Jaylen Brown is not and and should not be considered as good as Bradley, not just yet. At the same time, this kind of runs don’t just happen. The Celtics had a home-heavy schedule of late, faced weaker opponents and the few top level teams they played had to deal with fatigue and injuries of their own. Boston has been playing well, of course. But the defensive struggles are real, and the Celtics clearly need bigger and longer players on the wing to make up for Isaiah Thomas size issues. Even Marcus Smart, despite being taller and heavier than Thomas or Bradley, is undersized at the shooting guard spot in the Nba. Brown, on the other hand, has been good and was of huge help to the team. He was even included in the top50 under-25 players in the Nba.
There is one data that might give the full impact of Jaylen Brown on the Celtics: winning the first quarter is more strongly associated with winning the game than any other quarter. In the 8.4 minutes Brown has been playing in the first quarter of these 9 games, he has a 15.7 NetRtg and a +2.2 plus/minus. Every other quarter has negative numbers.

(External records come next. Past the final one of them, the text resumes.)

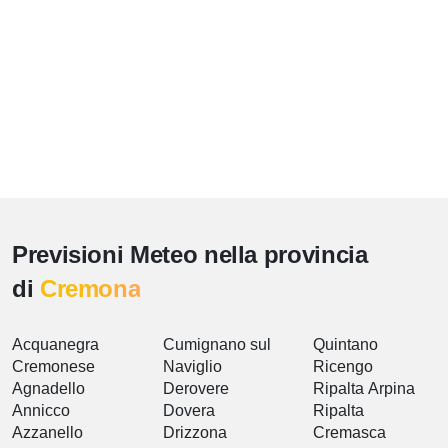
Previsioni Meteo nella provincia
di
Cremona
Acquanegra
Cumignano sul
Quintano
Cremonese
Naviglio
Ricengo
Agnadello
Derovere
Ripalta Arpina
Annicco
Dovera
Ripalta
Azzanello
Drizzona
Cremasca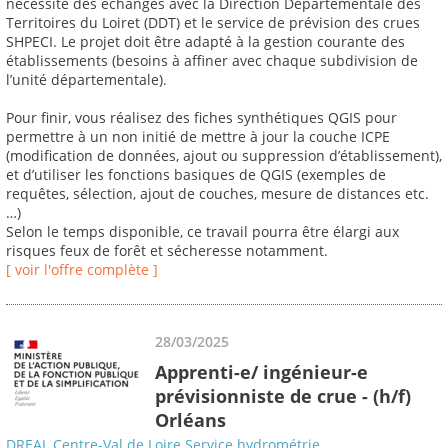
nécessite des échanges avec la Direction Départementale des
Territoires du Loiret (DDT) et le service de prévision des crues
SHPECI. Le projet doit être adapté à la gestion courante des
établissements (besoins à affiner avec chaque subdivision de
l’unité départementale).
Pour finir, vous réalisez des fiches synthétiques QGIS pour
permettre à un non initié de mettre à jour la couche ICPE
(modification de données, ajout ou suppression d’établissement),
et d’utiliser les fonctions basiques de QGIS (exemples de
requêtes, sélection, ajout de couches, mesure de distances etc.
…)
Selon le temps disponible, ce travail pourra être élargi aux
risques feux de forêt et sécheresse notamment.
[ voir l'offre complète ]
28/03/2025
Apprenti-e/ ingénieur-e
prévisionniste de crue - (h/f)
Orléans
DREAL Centre-Val de Loire Service hydrométrie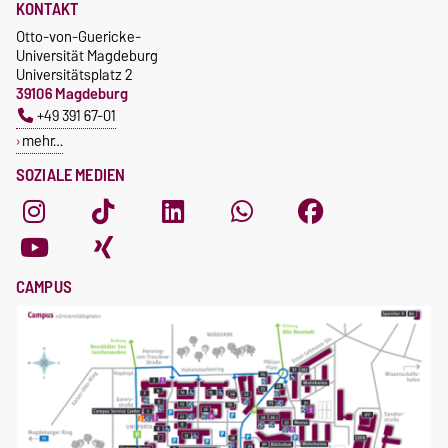
KONTAKT
Otto-von-Guericke-
Universität Magdeburg
Universitätsplatz 2
39106 Magdeburg
+49 391 67-01
mehr…
SOZIALE MEDIEN
CAMPUS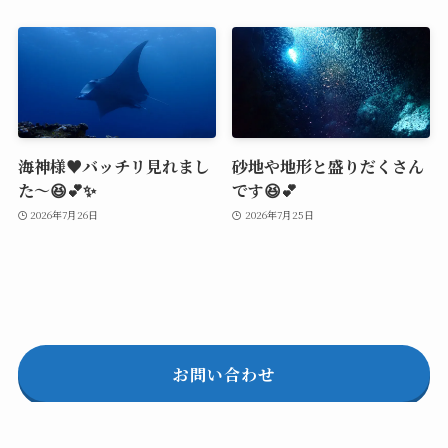
海神様♥️バッチリ見れまし
砂地や地形と盛りだくさん
た～😆💕✨
です😆💕
2026年7月26日
2026年7月25日
お問い合わせ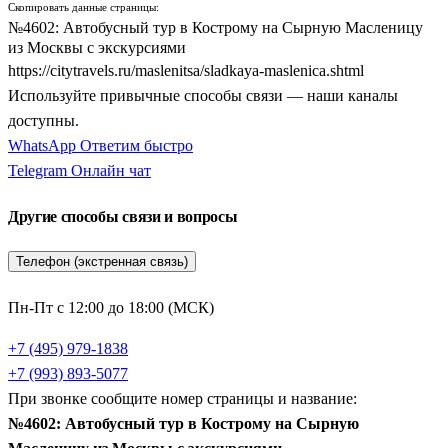
Скопировать данные страницы:
№4602: Автобусный тур в Кострому на Сырную Масленицу
из Москвы с экскурсиями
https://citytravels.ru/maslenitsa/sladkaya-maslenica.shtml
Используйте привычные способы связи — наши каналы
доступны.
WhatsApp
Ответим быстро
Telegram
Онлайн чат
Другие способы связи и вопросы
Телефон (экстренная связь)
Пн-Пт с 12:00 до 18:00 (МСК)
+7 (495) 979-1838
+7 (993) 893-5077
При звонке сообщите номер страницы и название:
№4602: Автобусный тур в Кострому на Сырную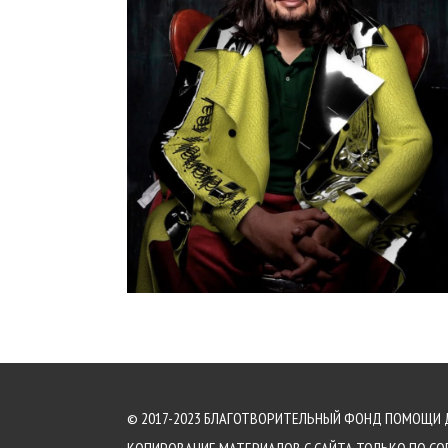
© 2017-2023 БЛАГОТВОРИТЕЛЬНЫЙ ФОНД ПОМОЩИ 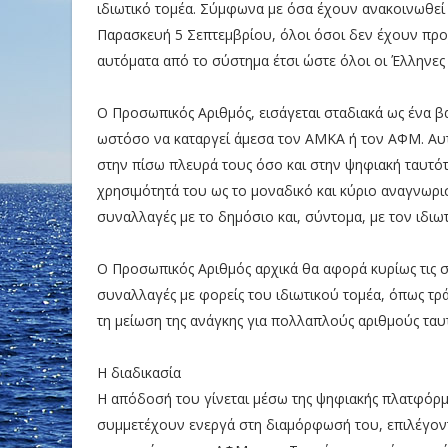
ιδιωτικό τομέα. Σύμφωνα με όσα έχουν ανακοινωθεί 
Παρασκευή 5 Σεπτεμβρίου, όλοι όσοι δεν έχουν πρ
αυτόματα από το σύστημα έτσι ώστε όλοι οι Έλληνες 
Ο Προσωπικός Αριθμός, εισάγεται σταδιακά ως ένα β
ωστόσο να καταργεί άμεσα τον ΑΜΚΑ ή τον ΑΦΜ. Αυτό
στην πίσω πλευρά τους όσο και στην ψηφιακή ταυτότ
χρησιμότητά του ως το μοναδικό και κύριο αναγνωριστ
συναλλαγές με το δημόσιο και, σύντομα, με τον ιδιωτ
Ο Προσωπικός Αριθμός αρχικά θα αφορά κυρίως τις 
συναλλαγές με φορείς του ιδιωτικού τομέα, όπως τρά
τη μείωση της ανάγκης για πολλαπλούς αριθμούς ταυ
Η διαδικασία
Η απόδοσή του γίνεται μέσω της ψηφιακής πλατφόρμα
συμμετέχουν ενεργά στη διαμόρφωσή του, επιλέγοντα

Both statistics and the eye test suggest the team is playing better with Jaylen Brown as a starter and with Marcus Smart coming off the bench. Obviously Bradley will be the starter again, once healthy (he will be out until the All Star Game). When the Celtics can play their starting five they have a 16-6 record, while they are 18-13 when at least one of them is missing. But what will happen afterwards? Once Bradly will be cleared of any minute restriction, will he average 34 minutes per game as he did before the injury? Will Brown get some of his minutes? Brad Stevens might want to give it a chance, even during the playoffs.